フッテージ冒頭には、山﨑のコメント映像も。山﨑は「僕が演じたのは、一見魅力的でありながら、気づかないうちに親友の人生に入り込み、支配していく人物です。露骨な暴力ではなく、静かに人の心を歪めていく。そこに、この作品の怖さがあります。ですが、この物語に登場するのは、特別な怪物ではなく、あくまで“人間”です。だからこそ、強く心に残る作品になっています」と述懐した。
「殺人の門」は2027年2月19日に全国公開。金井、椿の「Goes to Cannesプログラム」におけるスピーチ全文は以下の通り。
山﨑賢人 コメント映像より
みなさんこんにちは。映画「殺人の門」、主演の山﨑賢人です。
僕が演じたのは、一見魅力的でありながら、
気づかないうちに親友の人生に入り込み、支配していく人物です。
露骨な暴力ではなく、静かに人の心を歪めていく。
そこに、この作品の怖さがあります。
ですが、この物語に登場するのは、特別な怪物ではなく、あくまで“人間”です。
だからこそ、強く心に残る作品になっています。
今日、カンヌで世界で初めて、皆さんに本編の一部をご覧いただきます。
ぜひお楽しみください。
金井紘 スピーチコメント
ある男は、幼少時代から30年間、こう思い続けていました。
「あいつさえいなければ」
また、別のある男は30年間、こう思い続けてきました。
「あいつを利用して、成功してやろう」
皆さんも一度は、同じようなことを考えてしまったことがあるのではないでしょうか?
強烈な殺意と依存。
この物語の中の2人の青年は、互いにそんな闇の感情を抱えていますが、奇妙なことに、そこには確かな「友情」が存在します。

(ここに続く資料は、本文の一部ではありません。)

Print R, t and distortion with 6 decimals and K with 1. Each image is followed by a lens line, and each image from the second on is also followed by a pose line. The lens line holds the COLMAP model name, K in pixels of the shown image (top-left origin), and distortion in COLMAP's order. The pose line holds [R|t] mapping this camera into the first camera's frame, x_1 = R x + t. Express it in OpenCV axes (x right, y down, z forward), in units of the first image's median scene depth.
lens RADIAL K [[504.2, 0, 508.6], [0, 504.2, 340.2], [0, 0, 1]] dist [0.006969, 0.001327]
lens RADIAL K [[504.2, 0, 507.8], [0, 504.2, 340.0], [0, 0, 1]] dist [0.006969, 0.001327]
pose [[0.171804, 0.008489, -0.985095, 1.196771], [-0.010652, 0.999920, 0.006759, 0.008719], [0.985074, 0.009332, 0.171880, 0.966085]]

この矛盾し、歪んだ友情こそが、本作「殺人の門」のテーマです。
矛盾していて、曖昧。
一見、周囲からは理解しがたいものかもしれません。
しかし、人間という存在は、本来そういった割り切れないものを内包した存在ではないでしょうか。私は、その曖昧で未熟な感情こそ、この映画で一番大事にしたいと考えました。

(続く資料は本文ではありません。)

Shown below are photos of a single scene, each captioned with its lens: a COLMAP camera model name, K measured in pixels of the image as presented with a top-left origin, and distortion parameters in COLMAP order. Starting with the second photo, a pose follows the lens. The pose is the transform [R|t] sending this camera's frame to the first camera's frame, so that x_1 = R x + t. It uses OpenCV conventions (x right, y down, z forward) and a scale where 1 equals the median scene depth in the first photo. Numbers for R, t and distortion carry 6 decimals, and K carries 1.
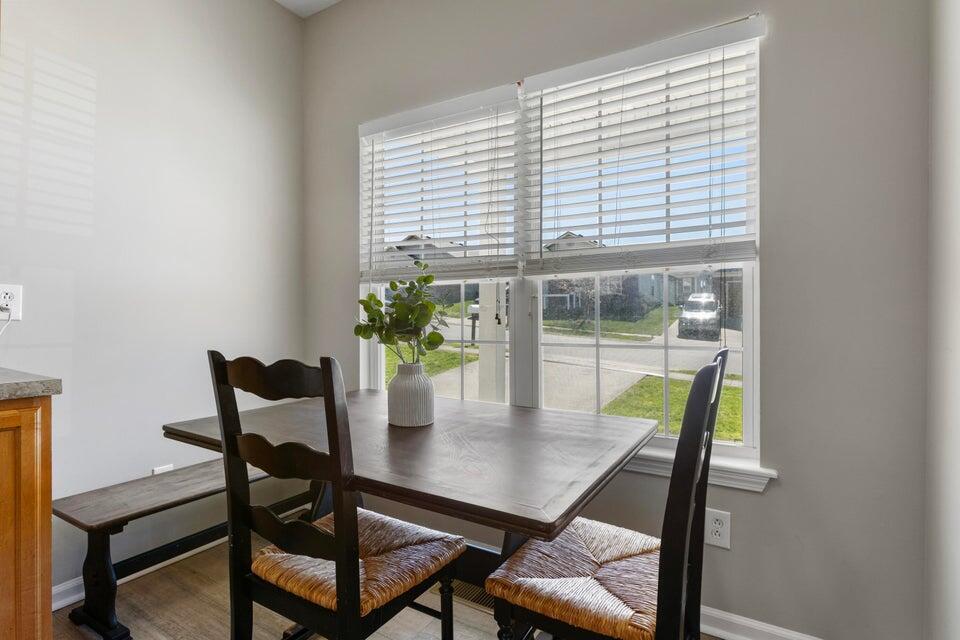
lens RADIAL K [[492.3, 0, 474.5], [0, 492.3, 319.1], [0, 0, 1]] dist [-0.000871, 0.000105]
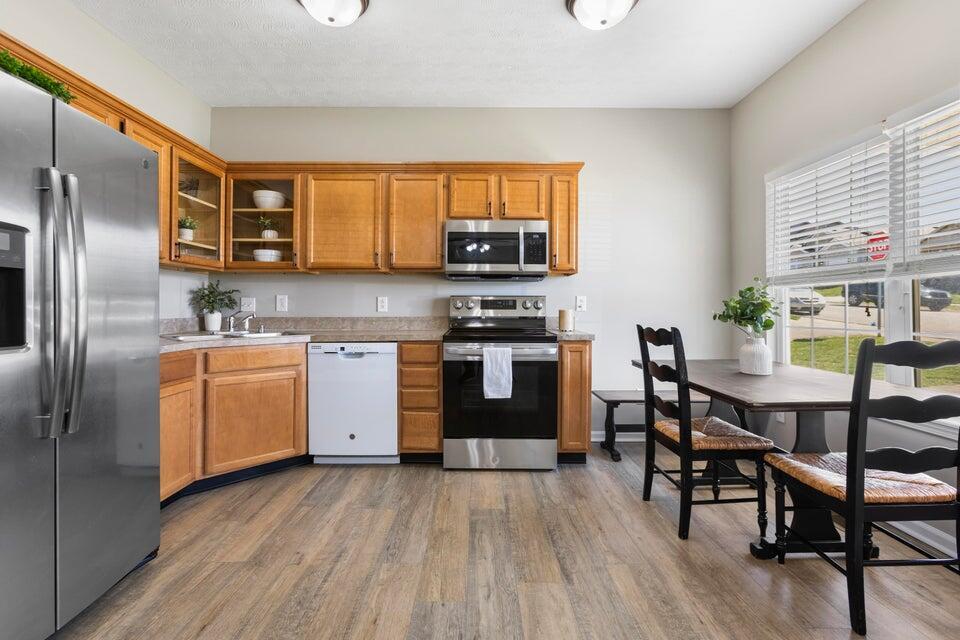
lens RADIAL K [[432.1, 0, 478.5], [0, 432.1, 318.1], [0, 0, 1]] dist [-0.014052, -0.000080]
pose [[0.530972, 0.014496, -0.847265, 0.608555], [-0.003093, 0.999880, 0.015169, 0.002066], [0.847384, -0.005433, 0.530953, -0.568633]]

そしてそれを、日本を代表する二人の名優、山﨑賢人と松下洸平が、これ以上なく生々しく、かつ美しく体現してくれました。彼らの魂のぶつかり合いこそが、本作の最大の熱量であり、見どころです。
また本作には、東京だけでなく、新潟という海沿いの街の風景や、「囲碁」というチェスのような日本独自の知略のゲーム、それから現代日本で流行する詐欺の手口など、日本独自の風景や文化もふんだんに盛り込んでいるので、それも楽しんで頂けたら嬉しいです。
また、この作品は私の初の長編映画作品になります。私にとって記念すべき作品を、このような場で皆さまに紹介できることをとても光栄に思います。
本日は、ありがとうございました。
椿宜和 スピーチコメント
プロデューサーの椿宜和です。
累計発行部数1億部を超えるミステリー界の巨匠・東野圭吾氏のベストセラー長編小説「殺人の門」が、刊行から約四半世紀の時を経て、ついに映画化出来ました。
本原作は、今なお色褪せない名作であり、二人の青年の心理を揺さぶりながら、歪んだ友情を軸に、人間が抱える矛盾した感情を鋭く問いかける作品となっております。
長い間、幾度となく様々な監督や脚本家と共に映画化に挑戦してまいりましたが、脚本やキャスティングの調整に難航し、これまで実現には至りませんでした。しかし今回、金井紘監督を迎え、山﨑賢人、松下洸平という素晴らしいキャストによって、ようやくこのプロジェクトを実現させることができました。
東野ワールド全開のダークミステリーを、ぜひスクリーンでお楽しみください。